Task to carry out -
Write out exactly the lines from the one containing "Work out how" through the last line of the records below, both included, and leave out any pictures.
Given data START
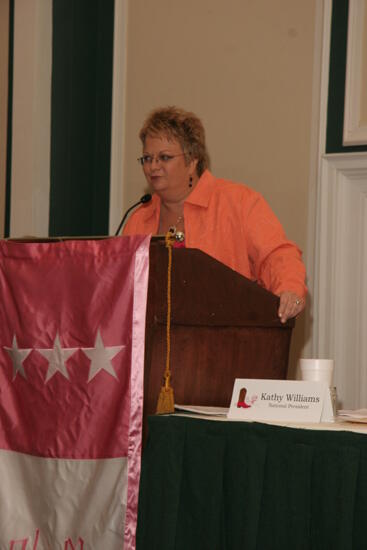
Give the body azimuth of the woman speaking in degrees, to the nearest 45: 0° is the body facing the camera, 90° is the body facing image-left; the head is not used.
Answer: approximately 45°

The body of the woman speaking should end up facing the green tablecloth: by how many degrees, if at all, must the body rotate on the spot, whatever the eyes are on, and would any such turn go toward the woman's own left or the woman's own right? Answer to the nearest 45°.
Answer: approximately 45° to the woman's own left

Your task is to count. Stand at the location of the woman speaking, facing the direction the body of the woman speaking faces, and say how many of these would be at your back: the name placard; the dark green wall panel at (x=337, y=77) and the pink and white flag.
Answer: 1

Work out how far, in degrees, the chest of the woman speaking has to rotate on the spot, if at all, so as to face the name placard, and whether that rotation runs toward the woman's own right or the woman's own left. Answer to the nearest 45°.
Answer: approximately 45° to the woman's own left

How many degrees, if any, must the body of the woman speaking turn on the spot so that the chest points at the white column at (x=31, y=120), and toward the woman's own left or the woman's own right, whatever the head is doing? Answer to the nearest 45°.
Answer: approximately 90° to the woman's own right

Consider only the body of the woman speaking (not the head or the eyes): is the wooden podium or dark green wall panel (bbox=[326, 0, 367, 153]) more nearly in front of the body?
the wooden podium

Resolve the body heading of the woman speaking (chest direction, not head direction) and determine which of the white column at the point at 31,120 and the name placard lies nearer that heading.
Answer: the name placard
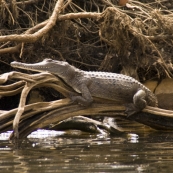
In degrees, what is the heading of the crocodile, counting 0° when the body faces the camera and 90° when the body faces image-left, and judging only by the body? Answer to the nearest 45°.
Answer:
Given data END
Result of this task -
Work out how far, in degrees, the chest of the woman speaking has to rotate on the spot, if at all, so as to face the name placard, and whether that rotation runs toward the woman's own right or the woman's own left. Answer to the nearest 45°.
Answer: approximately 45° to the woman's own left

How many degrees, if any, must the body of the woman speaking turn on the spot so that the chest points at the white column at (x=31, y=120), and toward the woman's own left or the woman's own right, whatever the head is doing? Answer to the nearest 45°.
Answer: approximately 90° to the woman's own right

Consider only the body of the woman speaking (not the head or the eyes): is the wooden podium or dark green wall panel (bbox=[326, 0, 367, 153]) more nearly in front of the body?
the wooden podium

Resolve the body heading of the woman speaking (chest direction, not head direction) and determine which of the white column at the point at 31,120 and the name placard lies nearer that heading.
Answer: the name placard
In degrees, what is the heading of the crocodile, counting 0° when the body faces the camera and 90° when the body faces image-left, and judging only by the body? Answer to the nearest 45°.
Answer:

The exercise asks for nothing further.